### REQUIREMENT
The reply to the records below should contain exactly the lines from the line with "pour toujours !" through the line with "majorité de nos", and nothing besides.
====== RECORD EXTRACTS
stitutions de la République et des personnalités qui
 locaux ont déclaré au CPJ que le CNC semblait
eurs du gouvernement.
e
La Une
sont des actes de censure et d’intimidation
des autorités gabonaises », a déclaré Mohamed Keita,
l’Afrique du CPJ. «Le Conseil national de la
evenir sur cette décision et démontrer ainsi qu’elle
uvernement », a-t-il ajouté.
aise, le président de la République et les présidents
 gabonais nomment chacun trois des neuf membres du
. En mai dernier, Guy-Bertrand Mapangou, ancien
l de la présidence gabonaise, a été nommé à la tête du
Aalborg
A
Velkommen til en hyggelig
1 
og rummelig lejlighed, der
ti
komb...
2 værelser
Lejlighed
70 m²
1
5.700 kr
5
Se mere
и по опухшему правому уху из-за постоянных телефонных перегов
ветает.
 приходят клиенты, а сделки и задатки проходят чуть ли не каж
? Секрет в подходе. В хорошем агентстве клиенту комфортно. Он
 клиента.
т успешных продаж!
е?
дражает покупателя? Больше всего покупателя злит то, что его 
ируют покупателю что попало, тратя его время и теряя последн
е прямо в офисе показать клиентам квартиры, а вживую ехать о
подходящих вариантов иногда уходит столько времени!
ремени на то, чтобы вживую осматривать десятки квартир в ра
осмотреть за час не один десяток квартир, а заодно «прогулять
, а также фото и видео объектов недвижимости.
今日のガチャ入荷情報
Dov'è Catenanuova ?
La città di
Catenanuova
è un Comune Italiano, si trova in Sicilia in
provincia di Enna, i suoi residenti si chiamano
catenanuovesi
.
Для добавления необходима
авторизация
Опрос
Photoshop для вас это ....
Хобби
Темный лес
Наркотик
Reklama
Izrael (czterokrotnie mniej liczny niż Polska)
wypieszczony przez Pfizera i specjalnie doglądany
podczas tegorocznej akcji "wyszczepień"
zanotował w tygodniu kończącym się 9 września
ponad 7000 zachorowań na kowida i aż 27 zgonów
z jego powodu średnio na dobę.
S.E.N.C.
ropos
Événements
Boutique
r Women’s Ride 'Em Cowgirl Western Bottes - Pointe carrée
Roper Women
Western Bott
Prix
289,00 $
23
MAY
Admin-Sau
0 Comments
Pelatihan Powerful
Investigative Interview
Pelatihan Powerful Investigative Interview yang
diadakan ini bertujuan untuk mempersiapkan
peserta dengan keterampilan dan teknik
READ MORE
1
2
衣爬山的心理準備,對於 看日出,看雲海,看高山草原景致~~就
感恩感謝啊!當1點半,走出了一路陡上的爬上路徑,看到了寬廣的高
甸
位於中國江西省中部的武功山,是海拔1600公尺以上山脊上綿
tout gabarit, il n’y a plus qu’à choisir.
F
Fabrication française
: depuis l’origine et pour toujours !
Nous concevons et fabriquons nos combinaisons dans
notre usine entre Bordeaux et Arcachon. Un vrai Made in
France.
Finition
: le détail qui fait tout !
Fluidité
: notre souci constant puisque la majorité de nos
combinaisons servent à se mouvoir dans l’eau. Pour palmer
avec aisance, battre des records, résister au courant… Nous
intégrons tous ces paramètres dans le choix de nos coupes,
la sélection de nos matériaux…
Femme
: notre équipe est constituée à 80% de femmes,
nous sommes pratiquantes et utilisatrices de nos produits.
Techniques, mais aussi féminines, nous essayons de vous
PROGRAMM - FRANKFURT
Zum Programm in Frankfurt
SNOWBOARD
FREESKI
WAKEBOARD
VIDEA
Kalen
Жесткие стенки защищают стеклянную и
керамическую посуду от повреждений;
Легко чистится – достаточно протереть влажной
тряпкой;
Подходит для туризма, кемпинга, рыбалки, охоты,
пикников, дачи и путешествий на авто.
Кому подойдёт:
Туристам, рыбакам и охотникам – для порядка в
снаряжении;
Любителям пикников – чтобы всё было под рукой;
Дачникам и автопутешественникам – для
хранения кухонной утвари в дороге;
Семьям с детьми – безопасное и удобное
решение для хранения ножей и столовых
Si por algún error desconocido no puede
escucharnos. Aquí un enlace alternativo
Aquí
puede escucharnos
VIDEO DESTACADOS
============
### COMPLETED EXERCISE
: depuis l’origine et pour toujours !
Nous concevons et fabriquons nos combinaisons dans
notre usine entre Bordeaux et Arcachon. Un vrai Made in
France.
Finition
: le détail qui fait tout !
Fluidité
: notre souci constant puisque la majorité de nos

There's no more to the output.